Task to carry out: Within the entries that follow, show each line where the word "shift" occurs.

(Stored data)
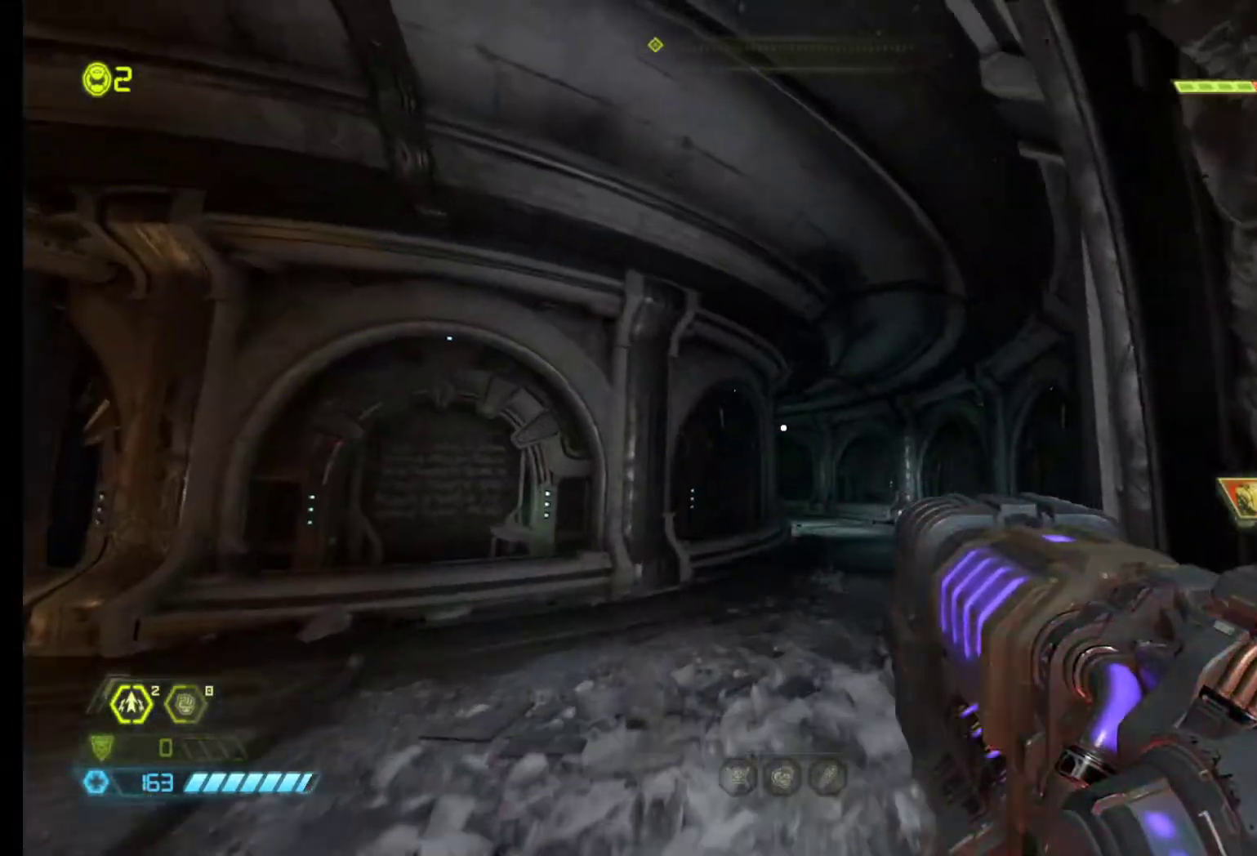
{"keys": ["z"], "mouse": [], "events": [[133, "shift", "down"], [267, "shift", "up"]]}
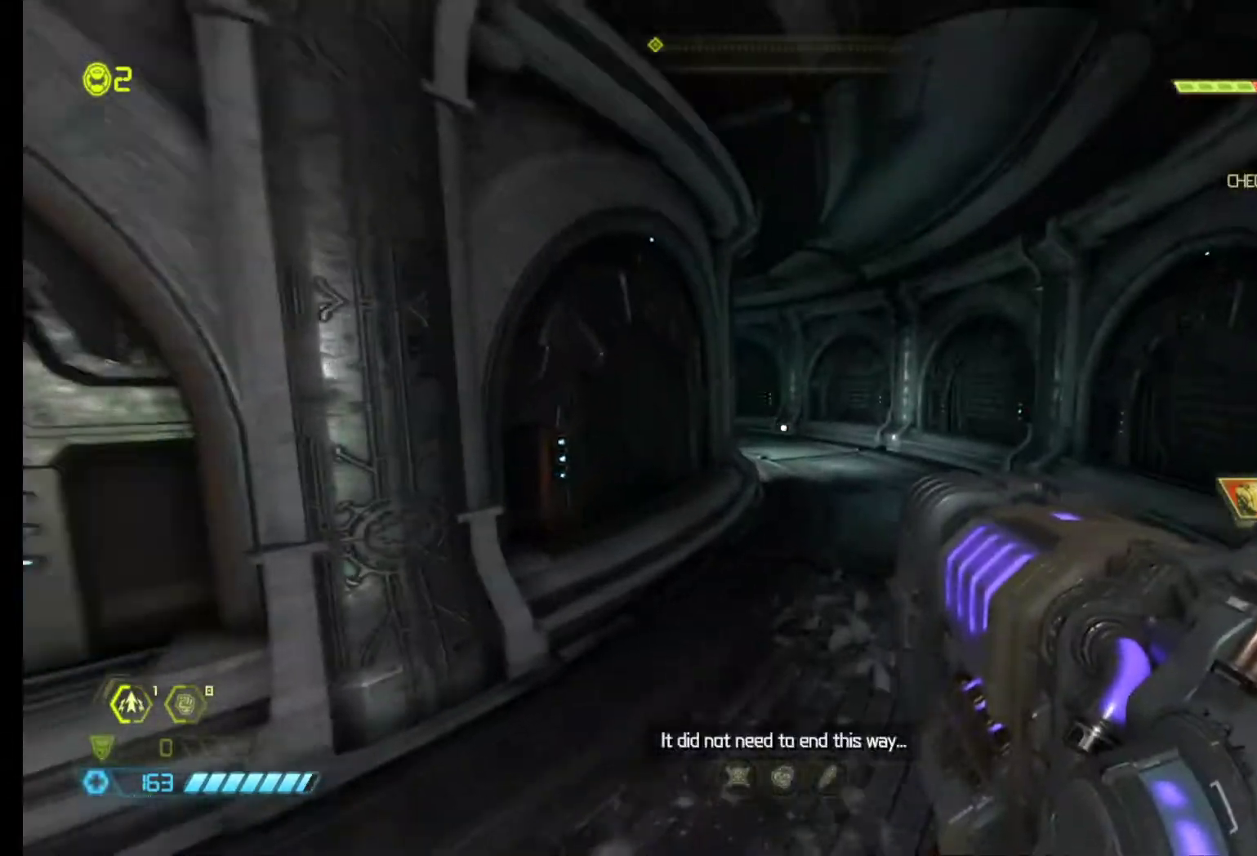
{"keys": [], "mouse": [], "events": [[100, "z", "up"], [200, "tab", "down"], [283, "tab", "up"]]}
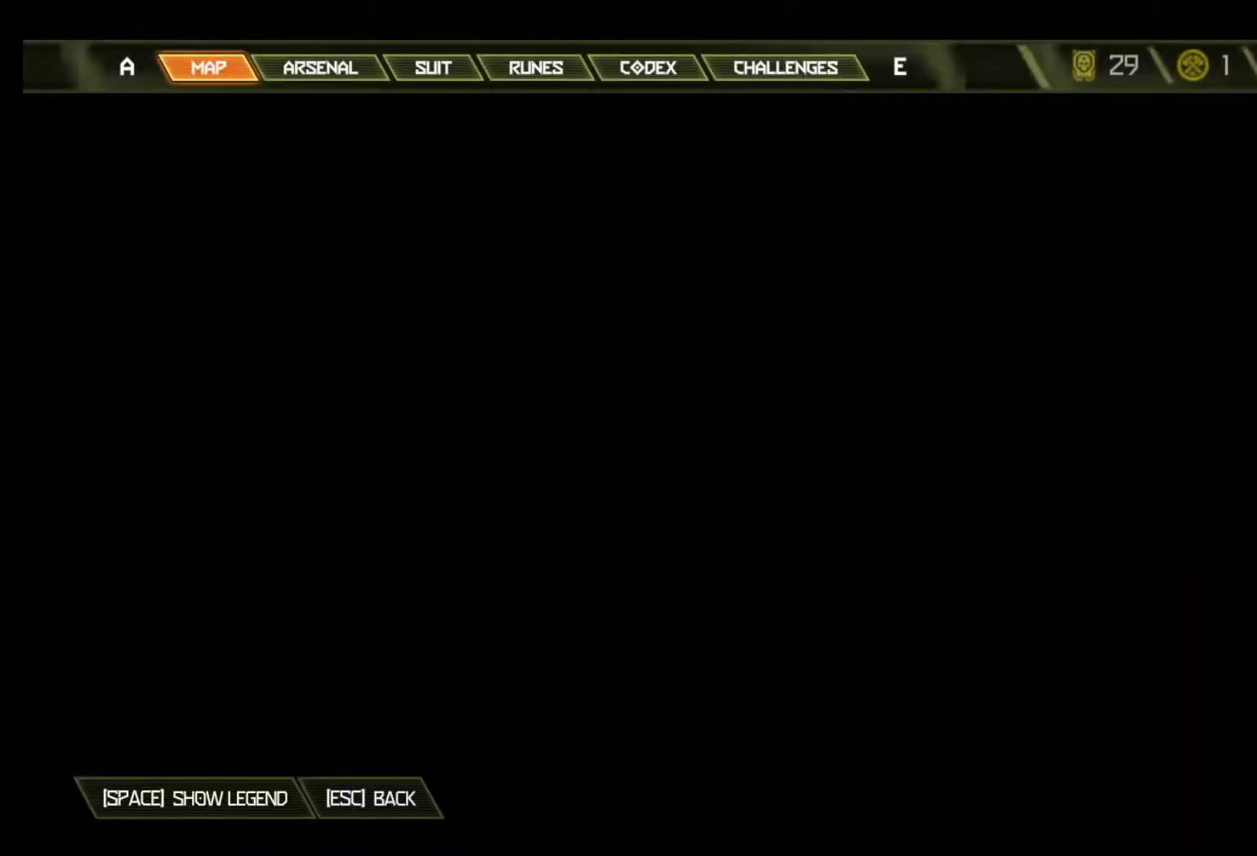
{"keys": [], "mouse": [], "events": []}
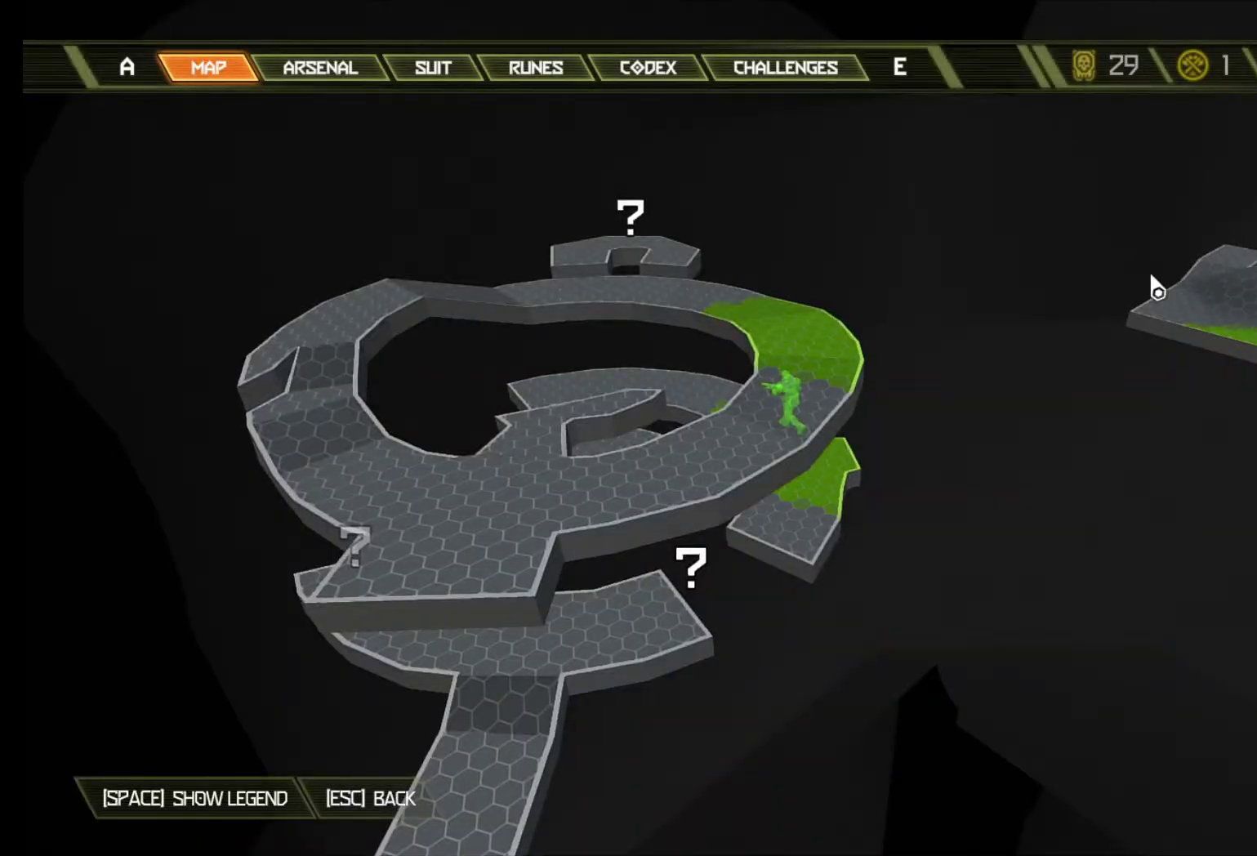
{"keys": ["shift", "z"], "mouse": [], "events": [[33, "mouse_right", "down"], [217, "mouse_right", "up"], [267, "tab", "down"], [367, "tab", "up"], [367, "z", "down"], [500, "shift", "down"]]}
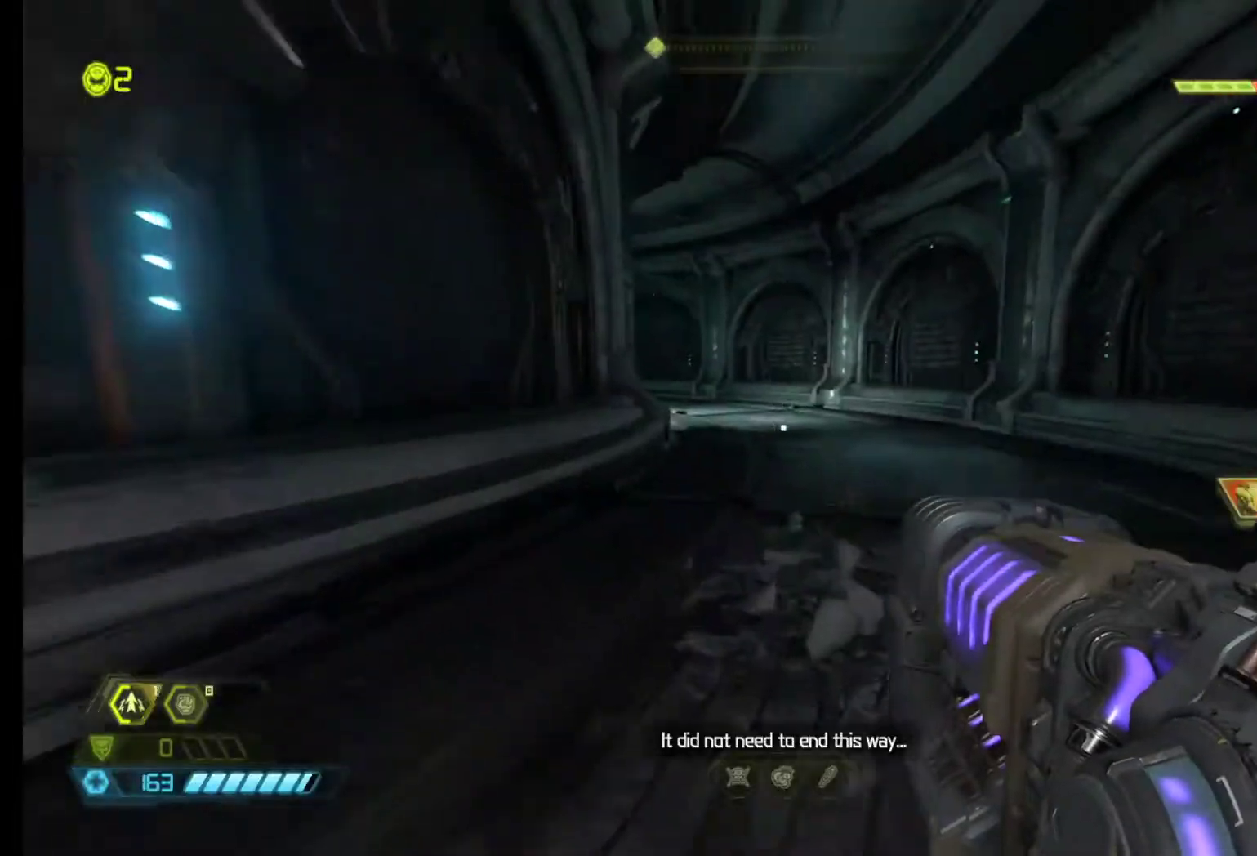
{"keys": ["shift", "z"], "mouse": [], "events": []}
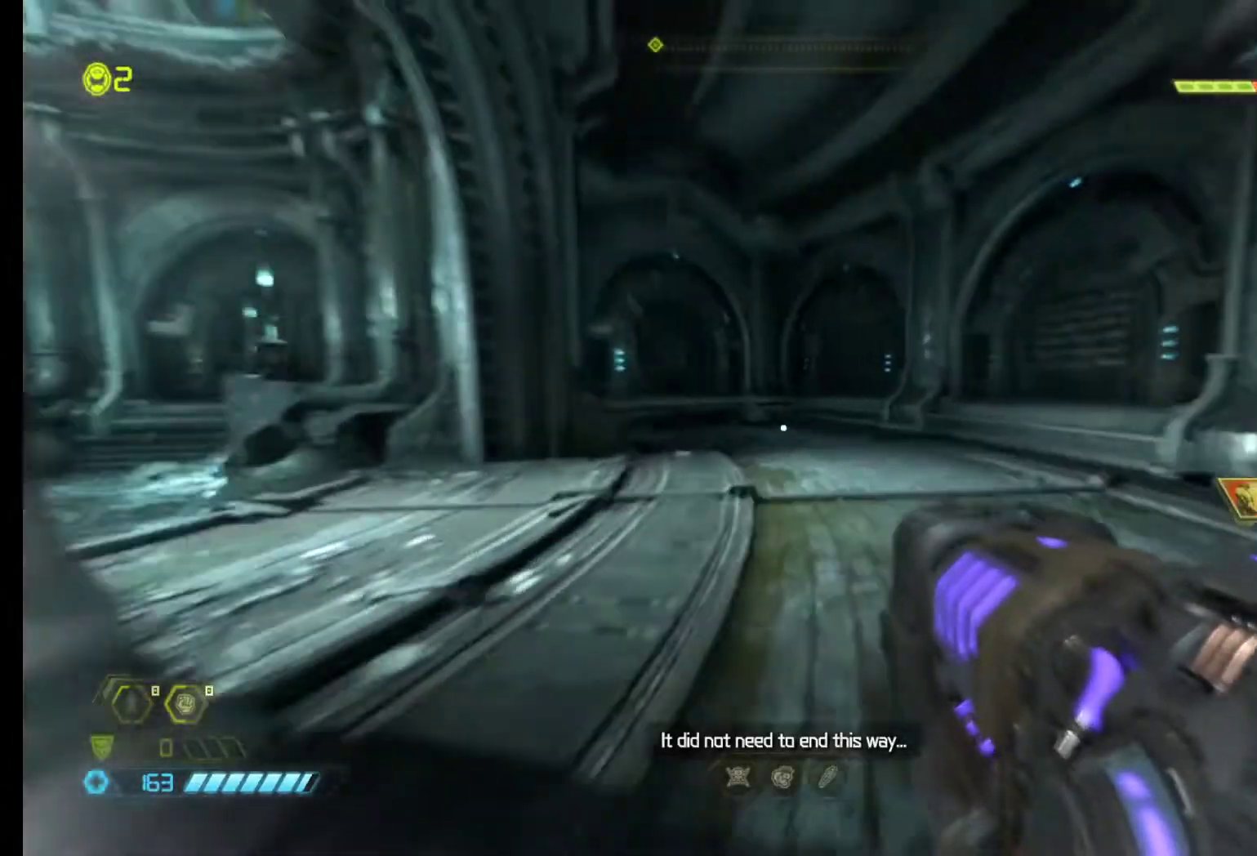
{"keys": ["z"], "mouse": [], "events": [[17, "shift", "up"]]}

Response for this exercise:
{"keys": ["z"], "mouse": [], "events": [[133, "shift", "down"], [267, "shift", "up"]]}
{"keys": ["shift", "z"], "mouse": [], "events": [[33, "mouse_right", "down"], [217, "mouse_right", "up"], [267, "tab", "down"], [367, "tab", "up"], [367, "z", "down"], [500, "shift", "down"]]}
{"keys": ["shift", "z"], "mouse": [], "events": []}
{"keys": ["z"], "mouse": [], "events": [[17, "shift", "up"]]}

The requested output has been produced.